Limiting bandwidth based on concurrent connections

Steve
2013-10-18
2013-11-03
  • Steve
    Steve
    2013-10-18

    I am currently doing this to limit bot traffic from killing a server

    # set the conditional variable to Spider
    BrowserMatch (slurp|googlebot|bingbot) Spider
    # limits the number of concurrent spider requests to 5 and bandwidth to 50kbytes/s
    QS_EventRequestLimit Spider 5
    QS_EventKBytesPerSecLimit Spider 50
    

    The above places a hard restriction of 5 concurrent accesses from search bots, and it means spiders are ALWAYS throttled - which is not desirable - I would prefer to do something like this:

    BrowserMatch (slurp|googlebot|bingbot) Spider
    QS_SetEnvIf Spider [Variable that gets set if concurrent Spider connections more than 5] Slowdown
    QS_EventKBytesPerSecLimit Slowdown 50
    

    This would not place a hard limit on the number of bots connecting at once, but it would slow them down considerably if there are more than 5 connecting at once.

    I just can't work out how to expose the current count of connections for which the variable "Spider" has been set. Any clues if this is even possible? I have read this bit:

    "*_Clear
    The counter of the variable processed by the QS_ClientEventLimitCount directive are reset if you set the same variable suffixed by _Clear, e.g. QS_Limit_Clear."

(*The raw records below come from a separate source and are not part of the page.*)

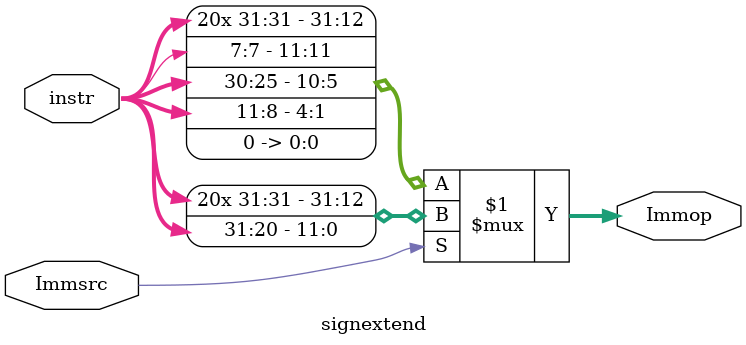
<source format=sv>
module signextend #(
    parameter WIDTH = 32
)(
    input logic              Immsrc,
    input logic [WIDTH-1:0]  instr,
    output logic [WIDTH-1:0] Immop
);

    assign Immop = Immsrc ? {{20{instr[31]}}, instr[31:20]} : {{20{instr[31]}}, instr[7], instr[30:25], instr[11:8], 1'b0};
    

endmodule

</source>
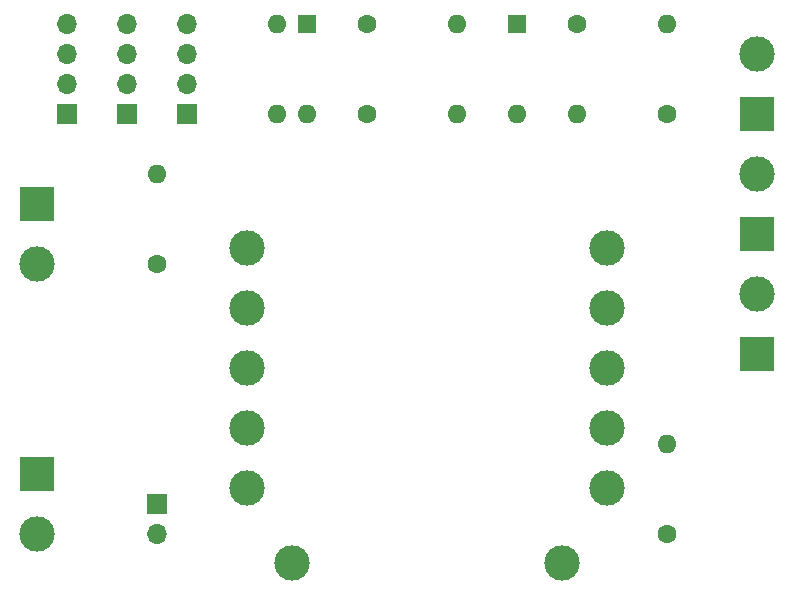
<source format=gbr>
%TF.GenerationSoftware,KiCad,Pcbnew,(6.0.7)*%
%TF.CreationDate,2023-01-13T08:14:30+01:00*%
%TF.ProjectId,VolvoPenta Digitalization,566f6c76-6f50-4656-9e74-612044696769,rev?*%
%TF.SameCoordinates,Original*%
%TF.FileFunction,Soldermask,Bot*%
%TF.FilePolarity,Negative*%
%FSLAX46Y46*%
G04 Gerber Fmt 4.6, Leading zero omitted, Abs format (unit mm)*
G04 Created by KiCad (PCBNEW (6.0.7)) date 2023-01-13 08:14:30*
%MOMM*%
%LPD*%
G01*
G04 APERTURE LIST*
%ADD10C,3.000000*%
%ADD11C,1.600000*%
%ADD12O,1.600000X1.600000*%
%ADD13R,1.700000X1.700000*%
%ADD14O,1.700000X1.700000*%
%ADD15R,3.000000X3.000000*%
%ADD16R,1.600000X1.600000*%
G04 APERTURE END LIST*
D10*
%TO.C,U1*%
X114300000Y-84995000D03*
X114300000Y-74835000D03*
X114300000Y-69755000D03*
X114300000Y-64675000D03*
X144780000Y-64675000D03*
X144780000Y-69755000D03*
X144780000Y-74835000D03*
X144780000Y-79915000D03*
X144780000Y-84995000D03*
X114300000Y-79915000D03*
X118110000Y-91345000D03*
X140970000Y-91345000D03*
%TD*%
D11*
%TO.C,R1*%
X106680000Y-66040000D03*
D12*
X106680000Y-58420000D03*
%TD*%
D13*
%TO.C,SSD1306*%
X104140000Y-53340000D03*
D14*
X104140000Y-50800000D03*
X104140000Y-48260000D03*
X104140000Y-45720000D03*
%TD*%
D11*
%TO.C,R4*%
X142240000Y-45720000D03*
D12*
X149860000Y-45720000D03*
%TD*%
D15*
%TO.C,JC3*%
X157480000Y-53340000D03*
D10*
X157480000Y-48260000D03*
%TD*%
D15*
%TO.C,JC4*%
X157480000Y-73660000D03*
D10*
X157480000Y-68580000D03*
%TD*%
D15*
%TO.C,JC2*%
X96520000Y-60960000D03*
D10*
X96520000Y-66040000D03*
%TD*%
D16*
%TO.C,U2*%
X119380000Y-45740000D03*
D12*
X116840000Y-45740000D03*
X116840000Y-53360000D03*
X119380000Y-53360000D03*
%TD*%
D15*
%TO.C,JC12V1*%
X96520000Y-83820000D03*
D10*
X96520000Y-88900000D03*
%TD*%
D13*
%TO.C,JUSB_Conv1*%
X106680000Y-86360000D03*
D14*
X106680000Y-88900000D03*
%TD*%
D15*
%TO.C,JC5*%
X157480000Y-63500000D03*
D10*
X157480000Y-58420000D03*
%TD*%
D16*
%TO.C,D1*%
X137160000Y-45720000D03*
D12*
X137160000Y-53340000D03*
%TD*%
D13*
%TO.C,BMP280*%
X109220000Y-53340000D03*
D14*
X109220000Y-50800000D03*
X109220000Y-48260000D03*
X109220000Y-45720000D03*
%TD*%
D11*
%TO.C,R3*%
X149860000Y-88900000D03*
D12*
X149860000Y-81280000D03*
%TD*%
D11*
%TO.C,R6*%
X124460000Y-53340000D03*
D12*
X132080000Y-53340000D03*
%TD*%
D11*
%TO.C,R5*%
X124460000Y-45720000D03*
D12*
X132080000Y-45720000D03*
%TD*%
D13*
%TO.C,I2C1*%
X99060000Y-53340000D03*
D14*
X99060000Y-50800000D03*
X99060000Y-48260000D03*
X99060000Y-45720000D03*
%TD*%
D11*
%TO.C,R2*%
X149860000Y-53340000D03*
D12*
X142240000Y-53340000D03*
%TD*%
M02*

</source>
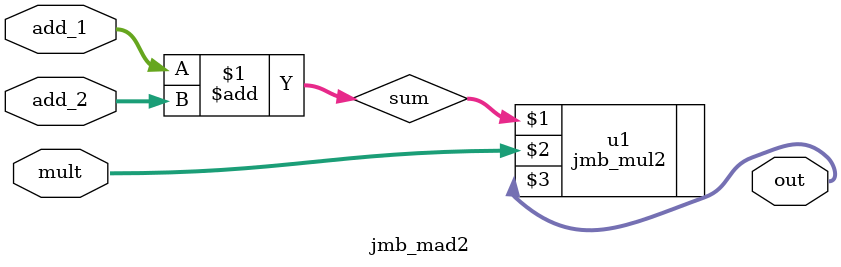
<source format=v>
/*
* File:     jmb_mad2.v
* Author:   Jared Bold
* Date:     10.4.14
* Description:
*   2 adder, 1 multiply multiplier adder unit
*
*  --------------------
*  |add_1             |
*  |add_2         out |
*  |mult              |
*  --------------------
*/

`include "jmb_mul2.v"

module jmb_mad2(
  add_1,
  add_2,
  mult,
  out
);

// Inputs
input wire [15:0] add_1;
input wire [15:0] add_2;
input wire [15:0] mult;

// Output
output wire [31:0] out;

// Internal Wires
wire [15:0] sum;

// Assigns
assign sum = add_1 + add_2;

// Modules
jmb_mul2 u1(sum, mult, out);

endmodule

</source>
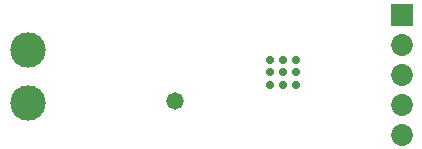
<source format=gbr>
%FSTAX23Y23*%
%MOIN*%
%SFA1B1*%

%IPPOS*%
%ADD38C,0.118236*%
%ADD39C,0.072960*%
%ADD40R,0.072960X0.072960*%
%ADD41C,0.058000*%
%ADD42C,0.027685*%
%LNpcb1_soldermask_bot-1*%
%LPD*%
G54D38*
X00089Y00395D03*
Y00217D03*
G54D39*
X01335Y00112D03*
Y00212D03*
Y00412D03*
Y00312D03*
G54D40*
X01335Y00512D03*
G54D41*
X0058Y00225D03*
G54D42*
X00982Y00276D03*
X00939D03*
X00896D03*
X00982Y00319D03*
X00939D03*
X00896D03*
X00982Y00362D03*
X00939D03*
X00896D03*
M02*
</source>
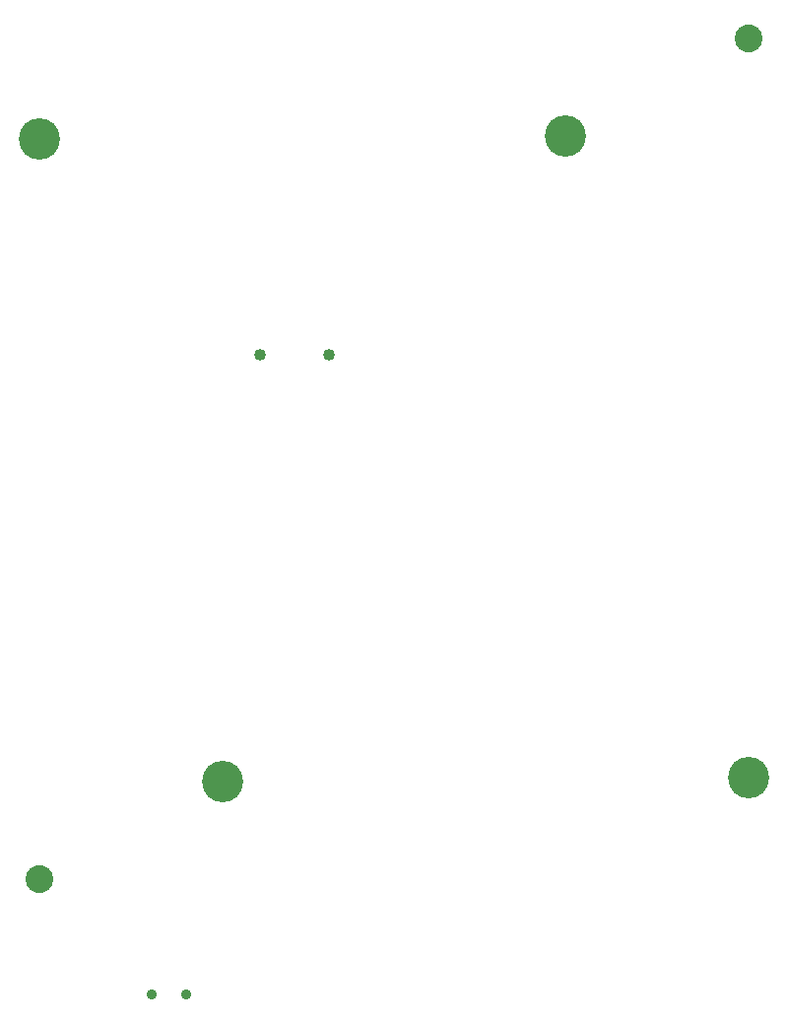
<source format=gbr>
%TF.GenerationSoftware,KiCad,Pcbnew,(5.1.6)-1*%
%TF.CreationDate,2022-10-11T16:22:45+02:00*%
%TF.ProjectId,ZumoComSystem,5a756d6f-436f-46d5-9379-7374656d2e6b,V1.2*%
%TF.SameCoordinates,Original*%
%TF.FileFunction,NonPlated,1,2,NPTH,Drill*%
%TF.FilePolarity,Positive*%
%FSLAX46Y46*%
G04 Gerber Fmt 4.6, Leading zero omitted, Abs format (unit mm)*
G04 Created by KiCad (PCBNEW (5.1.6)-1) date 2022-10-11 16:22:45*
%MOMM*%
%LPD*%
G01*
G04 APERTURE LIST*
%TA.AperFunction,ComponentDrill*%
%ADD10C,0.900000*%
%TD*%
%TA.AperFunction,ComponentDrill*%
%ADD11C,1.020000*%
%TD*%
%TA.AperFunction,ComponentDrill*%
%ADD12C,2.390000*%
%TD*%
%TA.AperFunction,ComponentDrill*%
%ADD13C,3.550000*%
%TD*%
G04 APERTURE END LIST*
D10*
%TO.C,SW1*%
X126175000Y-142650000D03*
X129175000Y-142650000D03*
D11*
%TO.C,J2*%
X135460000Y-87670000D03*
X141460000Y-87670000D03*
D12*
%TO.C,BT1*%
X116530000Y-132710000D03*
%TO.C,BT2*%
X177470000Y-60490000D03*
D13*
%TO.C,BT1*%
X116530000Y-69130000D03*
X132270000Y-124330000D03*
%TO.C,BT2*%
X161730000Y-68870000D03*
X177470000Y-124070000D03*
M02*

</source>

    but I can't figure out if this is relevant or how to use it syntactically. Thanks for any pointers - Great work!

     
    Last edit: Steve 2013-10-18
  • The newest version of mod_qos features the variable QS_IPConn.

    Example:

     QS_SrvMaxConnPerIP 100
     Browsermatch (slurp|googlebot|bingbot) Spider
     SetEnvIf QS_IPConn [5-9][0-9]* FiveOrMoreConnections
     QS_SetEnvIf FiveOrMoreConnections Spider LimitSpider=yes
     QS_EventKBytesPerSecLimit LimitSpider 50
    

    Pay attention to the fact, that the QS_IPConn is calculated when opening a new connection. That means that all requests on a connection are processed using the number of established connections when the connection has been started. Therefore, the request on the first 4 connections won't be limited by this configuration example.